When you reach a picture, pass over it; otherwise repeat the listing word for word.

== AVAILABLE DATA ==

────────────────────

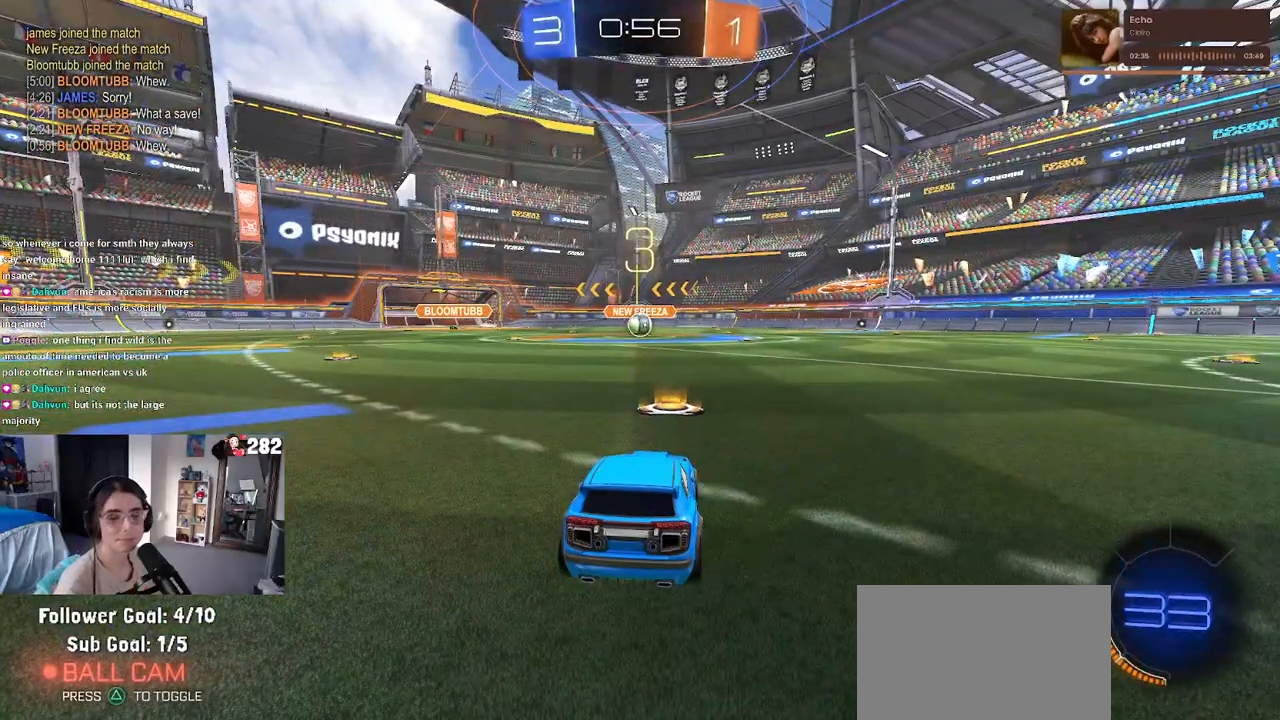
{"buttons": [], "left_stick": "center", "right_stick": "center", "events": []}
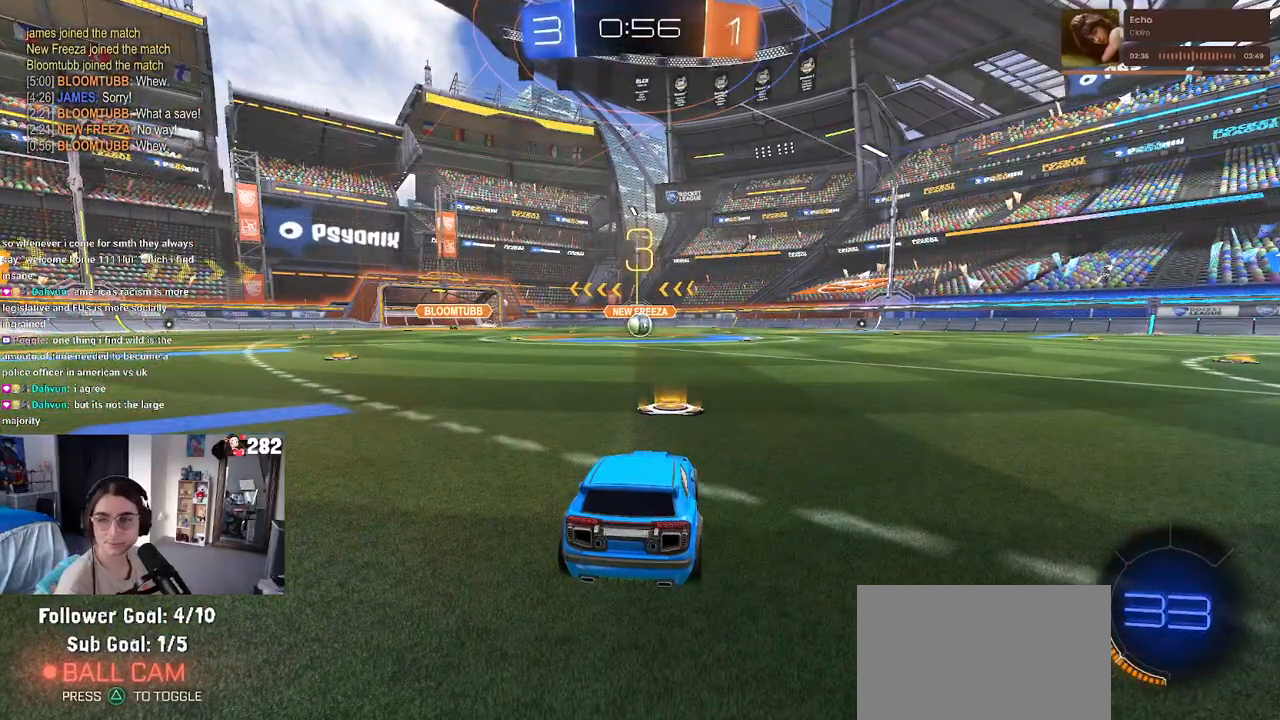
{"buttons": [], "left_stick": "center", "right_stick": "center", "events": []}
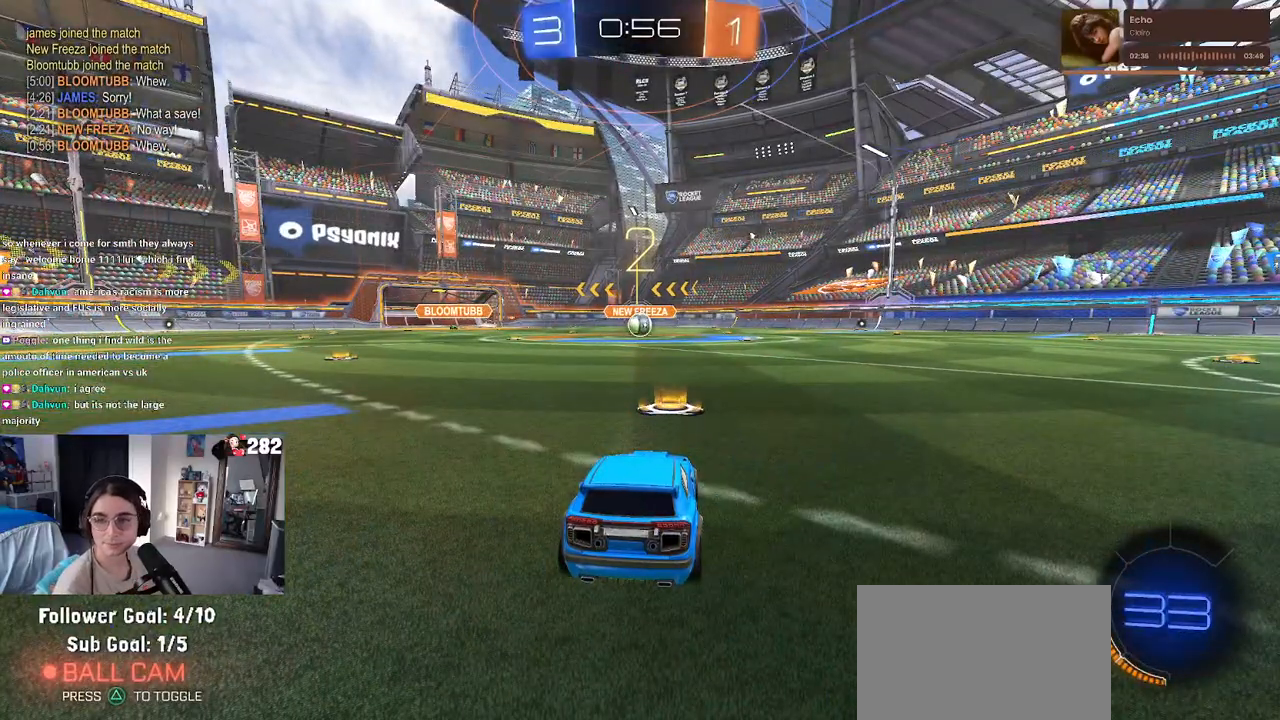
{"buttons": [], "left_stick": "center", "right_stick": "center", "events": []}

────────────────────

== OUTPUT FOR THIS EXERCISE ==
{"buttons": [], "left_stick": "center", "right_stick": "center", "events": []}
{"buttons": [], "left_stick": "center", "right_stick": "center", "events": []}
{"buttons": [], "left_stick": "center", "right_stick": "center", "events": []}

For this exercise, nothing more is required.